What to do when the staff overhead numbers aren’t 25-28%?

Let’s view it from a different angle.

If the staff overhead %  is less than 25%, you might be short of staff, which may lead to missed opportunities and feelings of exhaustion.  It may also be time for staff raises.

If the staff overhead is over 30%, it’s time to review everything to find inefficiencies.

Are staff roles clearly defined? Are members of the team cross-trained? Is the performance of the hygiene department adequate?  How is case acceptance for dental procedures?  Are patient schedules full with confirmed appointments and minimized cancellations?

Also check Fee Schedules charged and amounts collected.  Are low paying insurance networks limiting revenue to support staff wages?  Increasing revenues will help lower staff overhead costs as a percentage of revenue. 

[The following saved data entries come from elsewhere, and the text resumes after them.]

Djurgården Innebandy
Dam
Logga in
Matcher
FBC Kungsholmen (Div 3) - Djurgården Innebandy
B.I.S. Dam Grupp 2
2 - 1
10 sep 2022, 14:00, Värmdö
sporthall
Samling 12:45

How to Keep Costs in Check

Here are a few tips:

  • Track production per provider and per hour – Benchmark revenue for the provider related to the associated staff overhead. Look for inefficiencies is staffing.
  • Use scheduling systems – Keep providers and hygienists booked efficiently using as many automated processes as possible for making appointments or confirming appointments
  • Incentivize wisely – Tie bonus pay to production of revenue, not just attendance. Impact the areas that will help staff overhead percentages the most.
  • Outsource wisely – Consider external billing or marketing if it reduces internal admin load
  • Review Staff Overhead – Go over staff overhead data consistently and don’t wait for an issue to arise. Do a quarterly or monthly review.  If incentives for staff are tied to revenue per staff hour, the team will also be informed and motivated to keep these numbers in check.
  • Have an HR Professional Review Your PayScale – Make sure your pay scale is where you want to be, competitively, in your region.
  • Monitor Collections – Make sure claims are submitted quickly after services are rendered and copays are collected at the time of service. Followup on delinquent accounts.  Drains on revenue can impact staff overhead.
  • Monitor staff schedules and timeclock – Make sure patient schedules are full and appointment times aren’t stretched longer than necessary.  Have a patient no show policy.  And check staff time clocks to be sure staff aren’t clocking in or out too early or late or forgetting to clock out at lunch.

Final Thoughts

Your biggest investment and growth potential is the employees in your dental office.

If you care for those who work for you, it will make all the difference in making your organization stand out from the rest.

Open and clear communication is important to identify the goal and the reason why it’s needed.  The goal is the be productive and efficient to help patients and to pay staff a fair wage. 

The goal is to keep a balance of staff numbers to match the revenues of the office to take care of staff and to keep the operations of the office sustainable for the long term.

The biggest asset is the office staff. The care taken to treat staff well will help lead the office to success.